**DATA RECORDS:**
#####
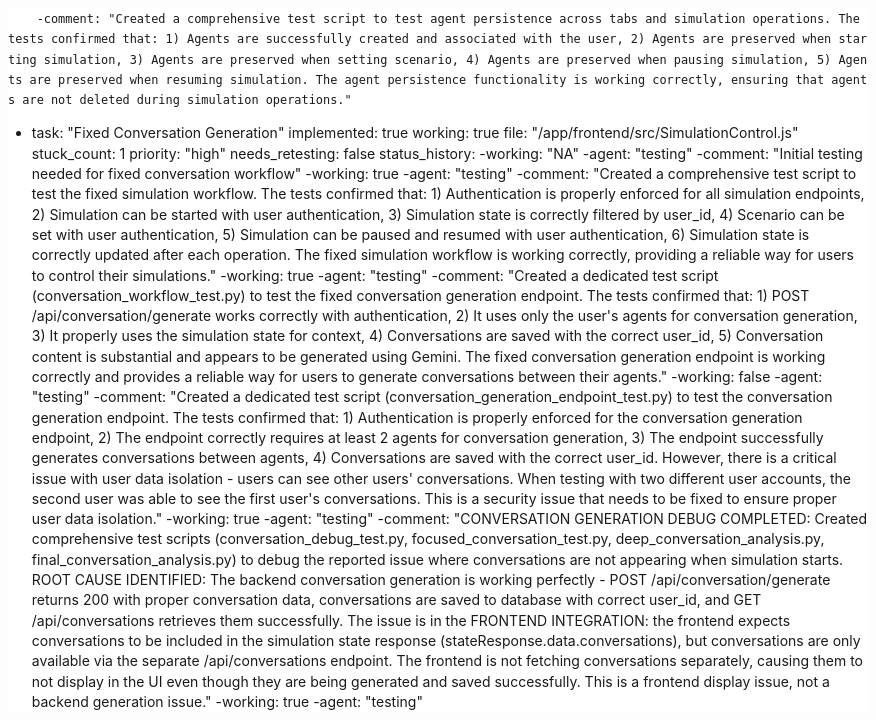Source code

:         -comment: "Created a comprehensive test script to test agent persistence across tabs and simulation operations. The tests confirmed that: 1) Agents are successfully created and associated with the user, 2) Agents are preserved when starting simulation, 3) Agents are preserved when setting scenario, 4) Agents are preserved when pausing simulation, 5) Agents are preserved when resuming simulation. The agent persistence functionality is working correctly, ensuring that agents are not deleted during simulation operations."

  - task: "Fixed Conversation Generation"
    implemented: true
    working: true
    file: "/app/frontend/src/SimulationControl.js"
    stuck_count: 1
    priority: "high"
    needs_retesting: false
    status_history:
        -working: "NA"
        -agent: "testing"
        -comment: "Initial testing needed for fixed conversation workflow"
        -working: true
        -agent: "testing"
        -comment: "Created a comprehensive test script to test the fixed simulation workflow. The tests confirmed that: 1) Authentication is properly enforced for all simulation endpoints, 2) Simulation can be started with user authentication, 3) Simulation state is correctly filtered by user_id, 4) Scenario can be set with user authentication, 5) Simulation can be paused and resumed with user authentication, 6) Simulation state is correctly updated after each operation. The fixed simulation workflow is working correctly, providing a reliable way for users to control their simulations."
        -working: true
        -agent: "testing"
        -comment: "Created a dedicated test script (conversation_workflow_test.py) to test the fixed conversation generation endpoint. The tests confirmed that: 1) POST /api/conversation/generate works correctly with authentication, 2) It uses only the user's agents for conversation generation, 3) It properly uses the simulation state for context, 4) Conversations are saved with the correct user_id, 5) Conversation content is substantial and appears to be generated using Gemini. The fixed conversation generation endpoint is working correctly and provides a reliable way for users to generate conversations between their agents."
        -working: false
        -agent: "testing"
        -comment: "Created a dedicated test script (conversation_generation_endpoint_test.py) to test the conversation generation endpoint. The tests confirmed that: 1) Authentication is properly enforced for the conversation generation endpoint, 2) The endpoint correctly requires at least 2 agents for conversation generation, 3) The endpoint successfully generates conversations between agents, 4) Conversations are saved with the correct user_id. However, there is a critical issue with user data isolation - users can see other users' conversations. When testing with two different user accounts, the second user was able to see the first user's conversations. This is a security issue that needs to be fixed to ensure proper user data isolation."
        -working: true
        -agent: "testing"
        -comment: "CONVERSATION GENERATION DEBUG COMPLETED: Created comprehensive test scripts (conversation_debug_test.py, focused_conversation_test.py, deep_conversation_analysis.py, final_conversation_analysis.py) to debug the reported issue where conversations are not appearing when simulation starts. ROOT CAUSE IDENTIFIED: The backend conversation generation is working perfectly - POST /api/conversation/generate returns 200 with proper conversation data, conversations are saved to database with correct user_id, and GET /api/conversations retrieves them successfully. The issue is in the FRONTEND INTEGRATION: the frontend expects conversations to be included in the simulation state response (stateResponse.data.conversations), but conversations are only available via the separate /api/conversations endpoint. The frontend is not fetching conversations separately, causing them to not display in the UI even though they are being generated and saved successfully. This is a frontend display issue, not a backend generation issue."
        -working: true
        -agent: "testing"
#####
Reproduce every line from the listing above that holds the word "false".

    needs_retesting: false
        -working: false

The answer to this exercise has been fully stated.